**Task requirements**
Every record listed below should be copied exactly.

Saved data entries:
......
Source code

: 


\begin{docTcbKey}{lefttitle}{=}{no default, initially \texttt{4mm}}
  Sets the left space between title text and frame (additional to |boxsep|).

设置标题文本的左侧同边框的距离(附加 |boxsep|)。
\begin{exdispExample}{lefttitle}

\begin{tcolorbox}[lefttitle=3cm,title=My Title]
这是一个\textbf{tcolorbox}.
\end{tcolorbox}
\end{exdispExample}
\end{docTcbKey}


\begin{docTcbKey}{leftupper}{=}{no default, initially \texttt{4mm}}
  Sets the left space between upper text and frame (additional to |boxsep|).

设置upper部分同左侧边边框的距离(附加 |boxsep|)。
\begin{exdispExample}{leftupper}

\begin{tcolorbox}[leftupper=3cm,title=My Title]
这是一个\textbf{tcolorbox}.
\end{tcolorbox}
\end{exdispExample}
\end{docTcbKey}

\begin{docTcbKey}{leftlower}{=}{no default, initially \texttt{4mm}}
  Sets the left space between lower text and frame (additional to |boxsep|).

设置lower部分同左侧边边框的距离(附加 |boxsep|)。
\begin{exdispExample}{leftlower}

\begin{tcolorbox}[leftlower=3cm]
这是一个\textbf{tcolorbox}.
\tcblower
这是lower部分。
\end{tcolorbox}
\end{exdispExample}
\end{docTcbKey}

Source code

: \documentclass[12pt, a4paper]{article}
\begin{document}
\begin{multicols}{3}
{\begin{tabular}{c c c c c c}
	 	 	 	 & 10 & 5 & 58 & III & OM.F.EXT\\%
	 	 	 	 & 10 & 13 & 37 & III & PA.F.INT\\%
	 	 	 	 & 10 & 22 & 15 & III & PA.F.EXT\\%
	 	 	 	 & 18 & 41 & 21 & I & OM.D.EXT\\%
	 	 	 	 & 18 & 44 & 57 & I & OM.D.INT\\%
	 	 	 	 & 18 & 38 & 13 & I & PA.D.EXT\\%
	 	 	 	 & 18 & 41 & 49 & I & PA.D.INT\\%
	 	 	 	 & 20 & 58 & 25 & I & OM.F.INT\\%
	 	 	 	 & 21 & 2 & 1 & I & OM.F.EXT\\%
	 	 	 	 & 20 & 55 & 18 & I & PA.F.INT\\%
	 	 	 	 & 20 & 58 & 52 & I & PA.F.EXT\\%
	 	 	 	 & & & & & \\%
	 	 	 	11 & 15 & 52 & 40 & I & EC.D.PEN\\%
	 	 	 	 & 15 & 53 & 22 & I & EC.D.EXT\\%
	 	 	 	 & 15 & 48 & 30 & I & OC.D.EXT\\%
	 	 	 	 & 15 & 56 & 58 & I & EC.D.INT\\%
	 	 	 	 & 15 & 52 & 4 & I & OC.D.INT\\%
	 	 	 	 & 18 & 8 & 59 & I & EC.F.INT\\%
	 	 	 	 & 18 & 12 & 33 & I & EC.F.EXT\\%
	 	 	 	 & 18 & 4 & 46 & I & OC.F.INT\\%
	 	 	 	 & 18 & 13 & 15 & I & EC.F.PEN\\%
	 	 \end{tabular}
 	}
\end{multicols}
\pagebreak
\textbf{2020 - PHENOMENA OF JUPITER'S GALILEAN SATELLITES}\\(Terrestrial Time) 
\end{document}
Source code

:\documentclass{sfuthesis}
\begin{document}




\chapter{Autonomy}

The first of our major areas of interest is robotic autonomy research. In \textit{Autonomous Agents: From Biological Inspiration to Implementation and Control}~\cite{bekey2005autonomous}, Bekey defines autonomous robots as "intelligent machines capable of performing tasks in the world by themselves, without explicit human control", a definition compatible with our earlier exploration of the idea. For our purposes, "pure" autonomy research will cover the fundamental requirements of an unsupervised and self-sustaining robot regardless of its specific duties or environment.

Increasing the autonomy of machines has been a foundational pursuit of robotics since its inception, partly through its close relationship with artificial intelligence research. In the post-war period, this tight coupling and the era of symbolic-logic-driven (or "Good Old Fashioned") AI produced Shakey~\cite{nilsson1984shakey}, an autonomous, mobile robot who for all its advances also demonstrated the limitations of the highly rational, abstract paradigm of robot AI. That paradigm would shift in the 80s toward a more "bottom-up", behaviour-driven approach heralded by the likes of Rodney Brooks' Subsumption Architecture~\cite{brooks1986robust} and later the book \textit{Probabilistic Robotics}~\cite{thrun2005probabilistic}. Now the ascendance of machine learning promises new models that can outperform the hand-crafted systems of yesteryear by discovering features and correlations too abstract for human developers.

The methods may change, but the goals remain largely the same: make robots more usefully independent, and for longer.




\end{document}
......
**Solution for this exercise**
Source code

: 


\begin{docTcbKey}{lefttitle}{=}{no default, initially \texttt{4mm}}
  Sets the left space between title text and frame (additional to |boxsep|).

设置标题文本的左侧同边框的距离(附加 |boxsep|)。
\begin{exdispExample}{lefttitle}

\begin{tcolorbox}[lefttitle=3cm,title=My Title]
这是一个\textbf{tcolorbox}.
\end{tcolorbox}
\end{exdispExample}
\end{docTcbKey}


\begin{docTcbKey}{leftupper}{=}{no default, initially \texttt{4mm}}
  Sets the left space between upper text and frame (additional to |boxsep|).

设置upper部分同左侧边边框的距离(附加 |boxsep|)。
\begin{exdispExample}{leftupper}

\begin{tcolorbox}[leftupper=3cm,title=My Title]
这是一个\textbf{tcolorbox}.
\end{tcolorbox}
\end{exdispExample}
\end{docTcbKey}

\begin{docTcbKey}{leftlower}{=}{no default, initially \texttt{4mm}}
  Sets the left space between lower text and frame (additional to |boxsep|).

设置lower部分同左侧边边框的距离(附加 |boxsep|)。
\begin{exdispExample}{leftlower}

\begin{tcolorbox}[leftlower=3cm]
这是一个\textbf{tcolorbox}.
\tcblower
这是lower部分。
\end{tcolorbox}
\end{exdispExample}
\end{docTcbKey}

Source code

: \documentclass[12pt, a4paper]{article}
\begin{document}
\begin{multicols}{3}
{\begin{tabular}{c c c c c c}
	 	 	 	 & 10 & 5 & 58 & III & OM.F.EXT\\%
	 	 	 	 & 10 & 13 & 37 & III & PA.F.INT\\%
	 	 	 	 & 10 & 22 & 15 & III & PA.F.EXT\\%
	 	 	 	 & 18 & 41 & 21 & I & OM.D.EXT\\%
	 	 	 	 & 18 & 44 & 57 & I & OM.D.INT\\%
	 	 	 	 & 18 & 38 & 13 & I & PA.D.EXT\\%
	 	 	 	 & 18 & 41 & 49 & I & PA.D.INT\\%
	 	 	 	 & 20 & 58 & 25 & I & OM.F.INT\\%
	 	 	 	 & 21 & 2 & 1 & I & OM.F.EXT\\%
	 	 	 	 & 20 & 55 & 18 & I & PA.F.INT\\%
	 	 	 	 & 20 & 58 & 52 & I & PA.F.EXT\\%
	 	 	 	 & & & & & \\%
	 	 	 	11 & 15 & 52 & 40 & I & EC.D.PEN\\%
	 	 	 	 & 15 & 53 & 22 & I & EC.D.EXT\\%
	 	 	 	 & 15 & 48 & 30 & I & OC.D.EXT\\%
	 	 	 	 & 15 & 56 & 58 & I & EC.D.INT\\%
	 	 	 	 & 15 & 52 & 4 & I & OC.D.INT\\%
	 	 	 	 & 18 & 8 & 59 & I & EC.F.INT\\%
	 	 	 	 & 18 & 12 & 33 & I & EC.F.EXT\\%
	 	 	 	 & 18 & 4 & 46 & I & OC.F.INT\\%
	 	 	 	 & 18 & 13 & 15 & I & EC.F.PEN\\%
	 	 \end{tabular}
 	}
\end{multicols}
\pagebreak
\textbf{2020 - PHENOMENA OF JUPITER'S GALILEAN SATELLITES}\\(Terrestrial Time) 
\end{document}
Source code

:\documentclass{sfuthesis}
\begin{document}




\chapter{Autonomy}

The first of our major areas of interest is robotic autonomy research. In \textit{Autonomous Agents: From Biological Inspiration to Implementation and Control}~\cite{bekey2005autonomous}, Bekey defines autonomous robots as "intelligent machines capable of performing tasks in the world by themselves, without explicit human control", a definition compatible with our earlier exploration of the idea. For our purposes, "pure" autonomy research will cover the fundamental requirements of an unsupervised and self-sustaining robot regardless of its specific duties or environment.

Increasing the autonomy of machines has been a foundational pursuit of robotics since its inception, partly through its close relationship with artificial intelligence research. In the post-war period, this tight coupling and the era of symbolic-logic-driven (or "Good Old Fashioned") AI produced Shakey~\cite{nilsson1984shakey}, an autonomous, mobile robot who for all its advances also demonstrated the limitations of the highly rational, abstract paradigm of robot AI. That paradigm would shift in the 80s toward a more "bottom-up", behaviour-driven approach heralded by the likes of Rodney Brooks' Subsumption Architecture~\cite{brooks1986robust} and later the book \textit{Probabilistic Robotics}~\cite{thrun2005probabilistic}. Now the ascendance of machine learning promises new models that can outperform the hand-crafted systems of yesteryear by discovering features and correlations too abstract for human developers.

The methods may change, but the goals remain largely the same: make robots more usefully independent, and for longer.




\end{document}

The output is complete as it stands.